A paper derived from a talk to a meeting of the Society of Construction Law in Birmingham on 7th April 2009.
When owners of flats in a multi-unit development realise that their flats and ‘the common parts’ of their development may be suffering from construction defects, what rights do they have in law, on what legal basis, and against whom? In ‘The Walk to Paradise Gardens’, Philip Britton and Mark Fairweather analyse a scenario drawn from real life, which illustrates the potential complexity of both the facts and the law. It includes pointers to the tactical and practical issues involved in mobilising residents and the flat management company towards making a claim, then pursuing that claim in the Technology and Construction Court if necessary.

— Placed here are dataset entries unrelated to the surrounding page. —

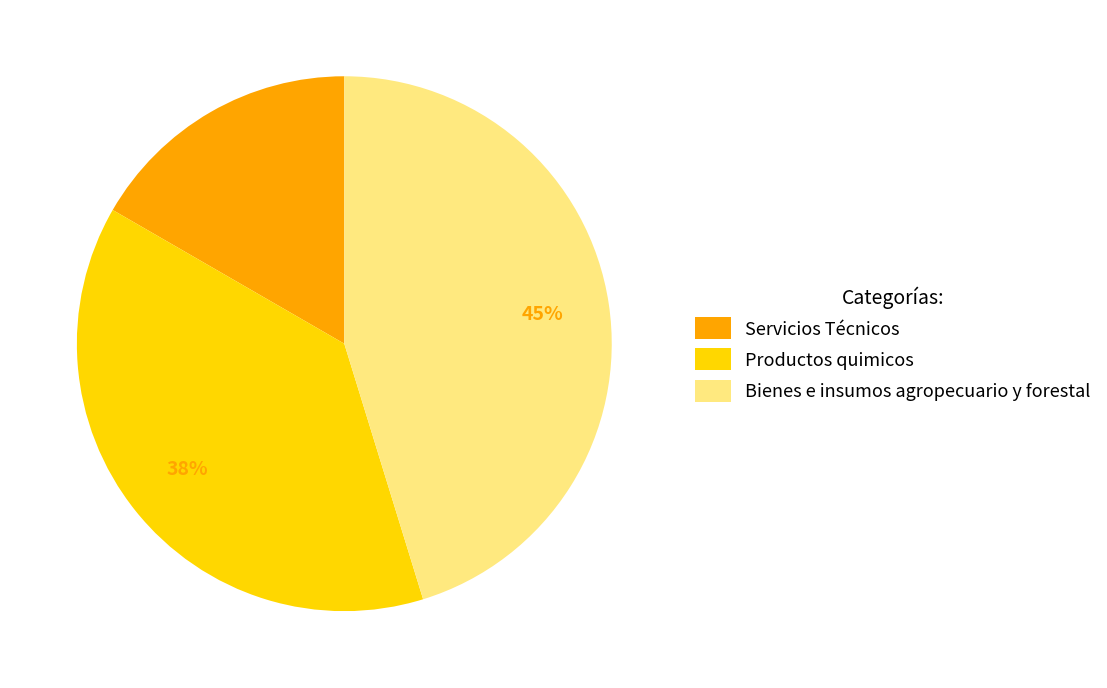

How many segments does this pie chart have?

3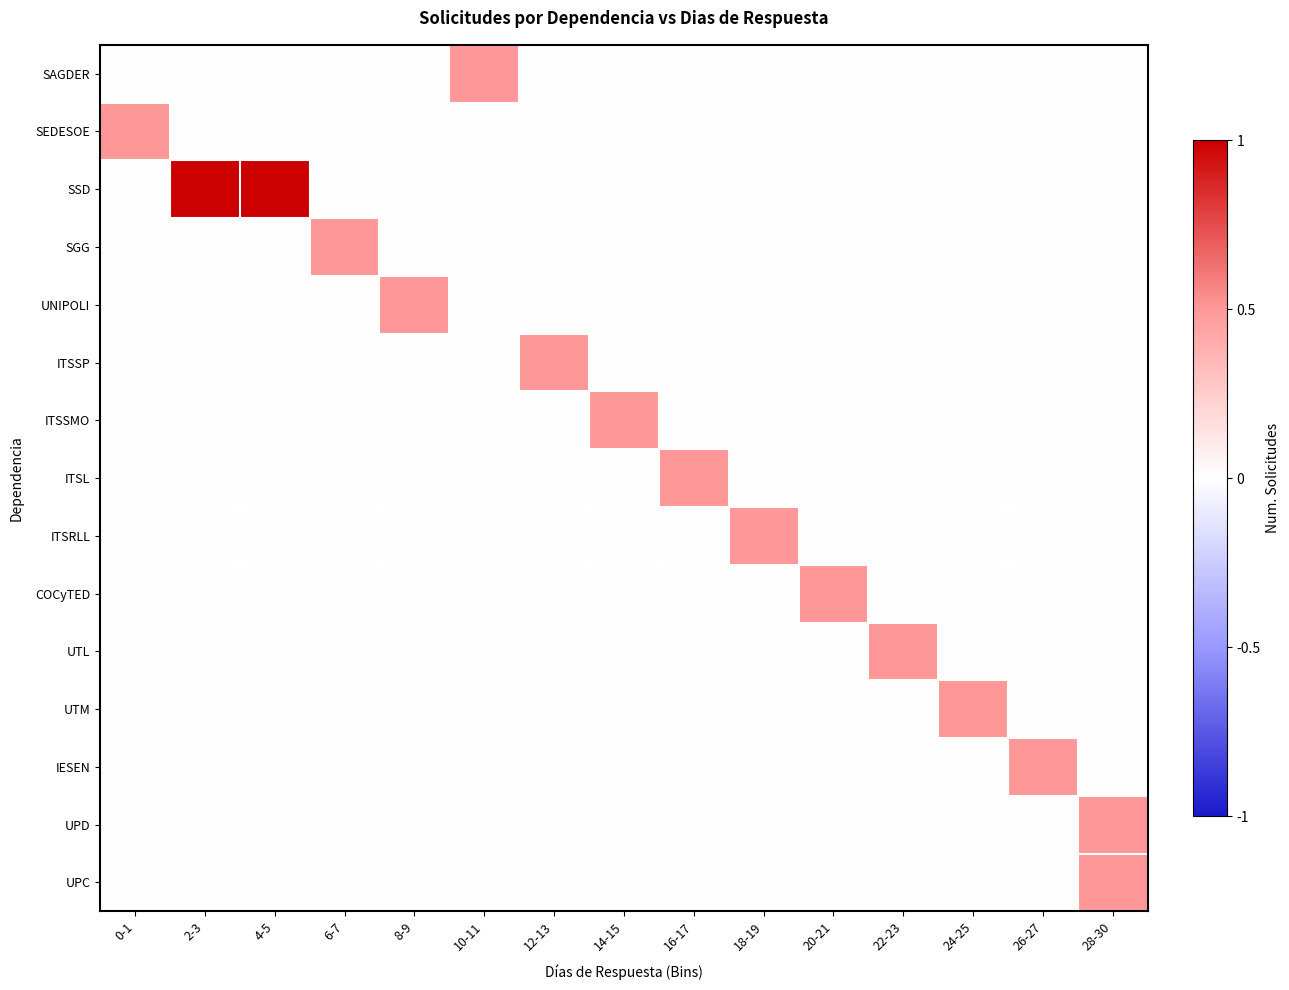

What is the total value across all series at 18-19?

0.5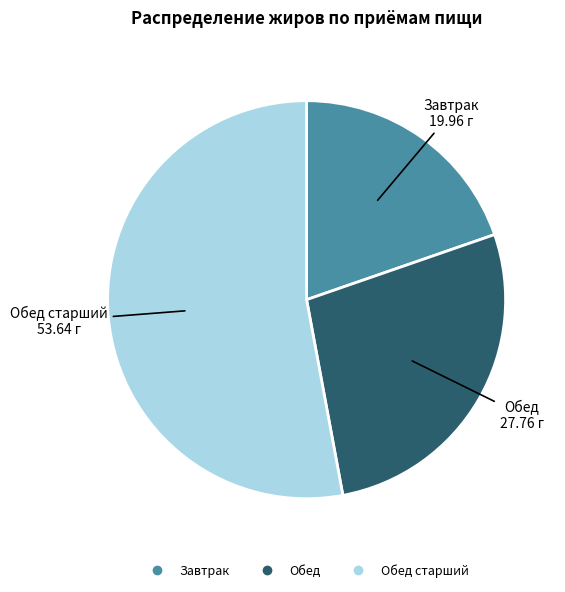

Is there a majority slice in this chart?

Yes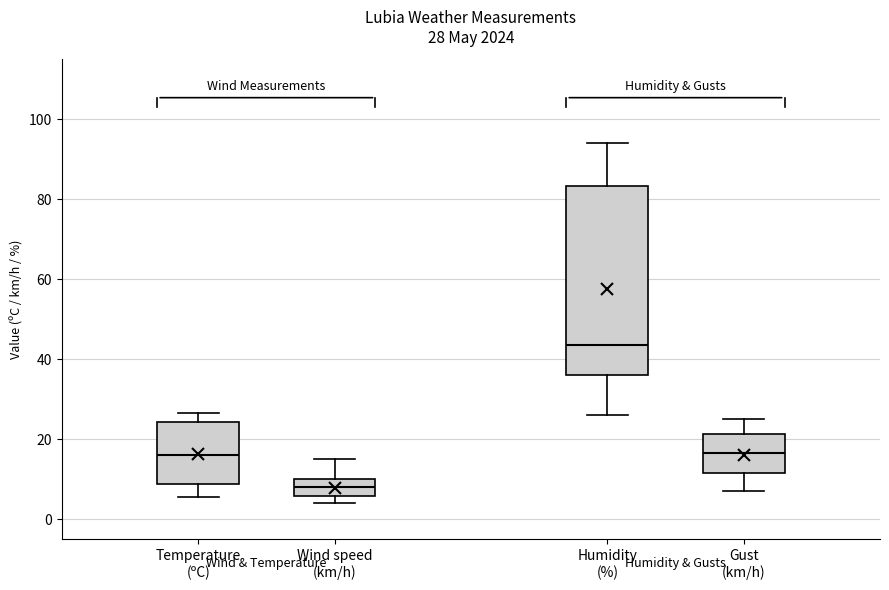

Which box has the highest median line?

Humidity (%)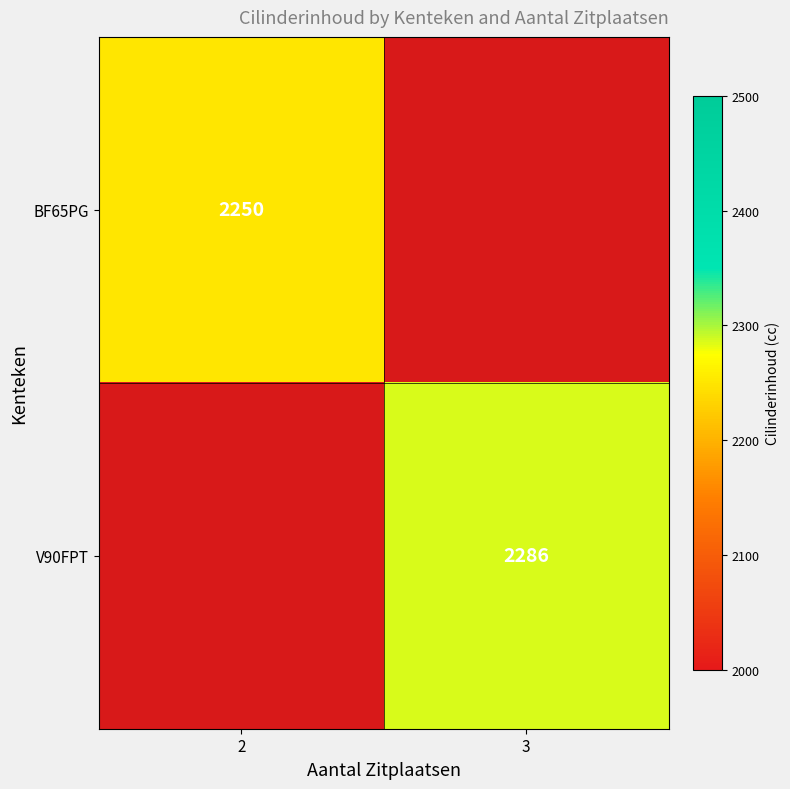

Is the value of V90FPT at 3 greater than the value of BF65PG at 2?

Yes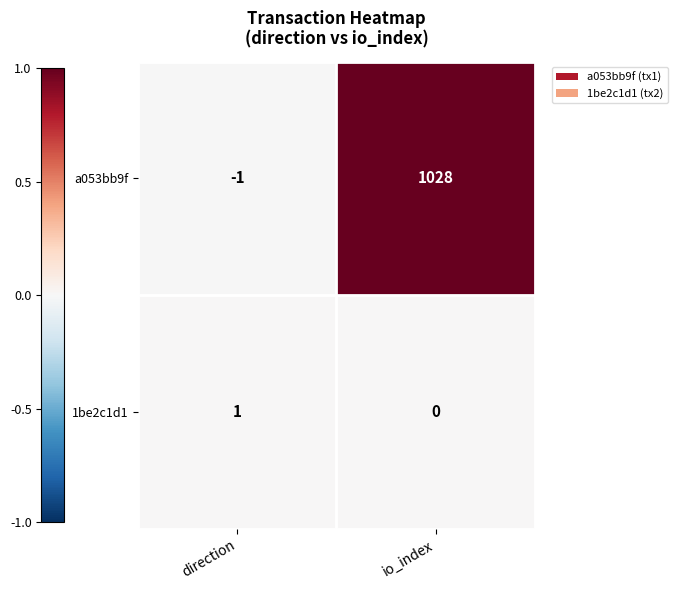

What is the difference between the highest and lowest values at io_index?

1028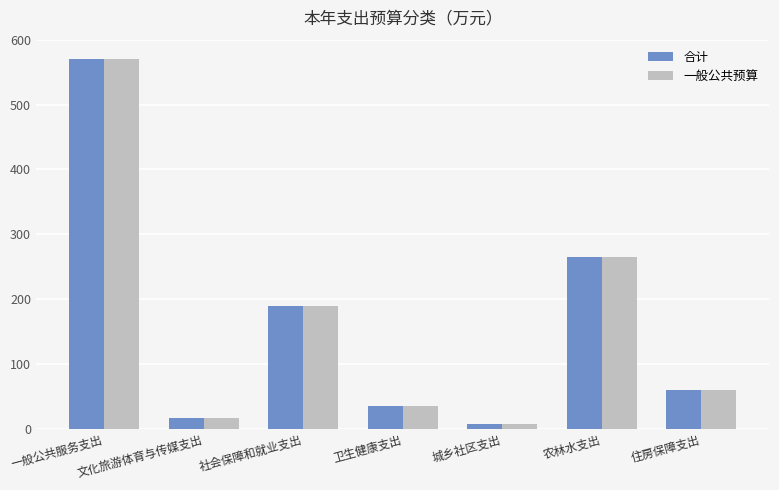

What is the label of the 4th bar from the left?

卫生健康支出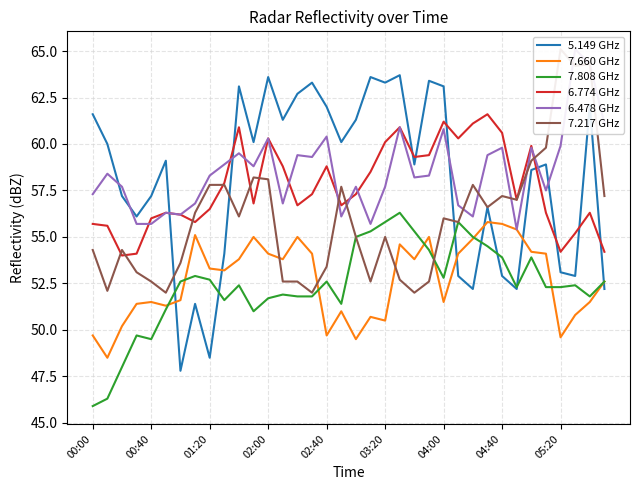

Reading right to left, transcribe all the data shown in this chart.

5.149 GHz: 52.2	62.1	52.9	53.1	58.9	58.6	52.2	52.9	56.6	52.2	52.9	63.1	63.4	58.9	63.7	63.3	63.6	61.3	60.1	62.0	63.3	62.7	61.3	63.6	60.1	63.1	54.1	48.5	51.4	47.8	59.1	57.2	56.1	57.2	60.0	61.6
7.660 GHz: 52.6	51.5	50.8	49.6	54.1	54.2	55.4	55.7	55.8	54.9	54.1	51.5	55.0	53.8	54.6	50.5	50.7	49.5	51.0	49.7	54.1	55.0	53.8	54.1	55.0	53.8	53.2	53.3	55.1	51.6	51.3	51.5	51.4	50.2	48.5	49.7
7.808 GHz: 52.6	51.8	52.4	52.3	52.3	53.9	52.3	53.9	54.5	55.0	55.8	52.8	54.3	55.3	56.3	55.8	55.3	55.0	51.4	52.6	51.8	51.8	51.9	51.7	51.0	52.4	51.6	52.7	52.9	52.6	51.1	49.5	49.7	48.0	46.3	45.9
6.774 GHz: 54.2	56.3	55.2	54.2	56.3	59.9	57.0	60.6	61.6	61.1	60.3	61.2	59.4	59.3	60.9	60.1	58.5	57.3	56.7	58.8	57.3	56.7	58.8	60.3	56.8	60.9	57.9	56.5	55.8	56.2	56.3	56.0	54.1	54.0	55.6	55.7
6.478 GHz: 61.1	64.3	65.1	59.9	57.5	59.8	55.4	59.8	59.4	56.1	56.7	60.8	58.3	58.2	60.9	57.7	55.7	57.7	56.1	60.4	59.3	59.4	56.8	60.3	58.8	59.5	58.9	58.3	56.8	56.2	56.3	55.7	55.7	57.7	58.4	57.3
7.217 GHz: 57.2	64.3	64.2	65.1	59.8	59.1	57.0	57.2	56.6	57.8	55.8	56.0	52.6	52.0	52.7	55.0	52.6	55.0	57.7	53.4	52.0	52.6	52.6	58.1	58.2	56.1	57.8	57.8	56.3	53.6	52.0	52.6	53.1	54.3	52.1	54.3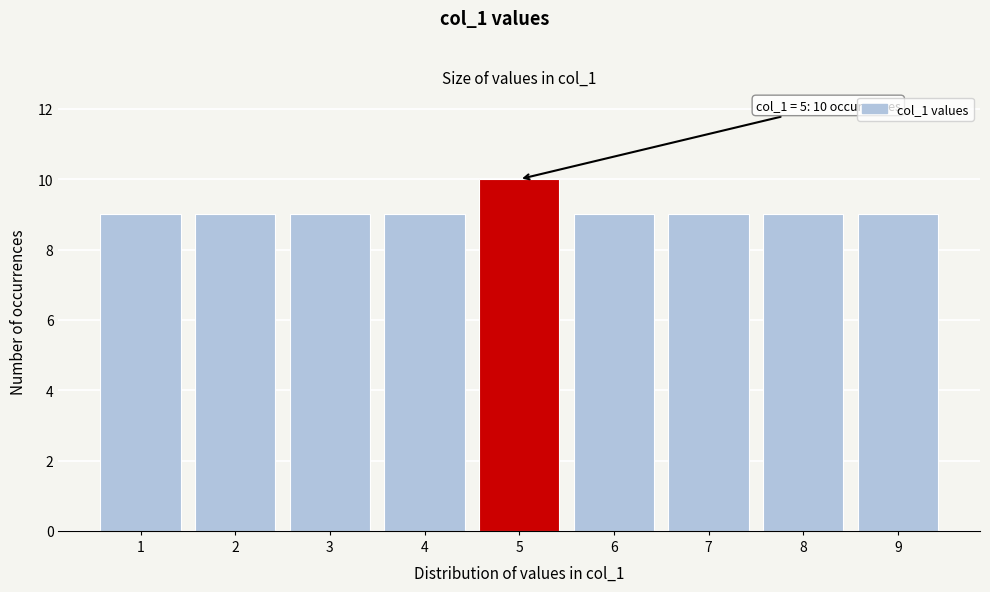

Reading left to right, extract all data points from this chart.

9	9	9	9	10	9	9	9	9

The paper also considers why English law in this area appears so unsatisfactory for flat-owners; and how other legal systems may do better.
A. Background - The development - The problems - Dealing with the defects - B. Repairs without needing to litigate? - The NHBC Buildmark warranty - Other warranty claims? - C. Find your defendant, claimant and right of action - Claims by original flat-owners - Successors of the original purchasers: claiming in contract - Successors of the original purchasers: claiming by other routes - Claims by the FMC - D. Starting a claim - Limitation issues - Pre-action disclosure - ADR and litigation - Suing in the TCC - E. Cost (and costs) issues - Individual flat-owners - The FMC (or RTM company) - F. Possible defence arguments - G. Remedies - H. Conclusions.
The authors: Philip Britton LLB BCL is a former Director, now Visiting Professor, Centre of Construction Law and Dispute Resolution, Kings' College London and Mark Fairweather MA is a director of Fairweather Stephenson Ltd, solicitors.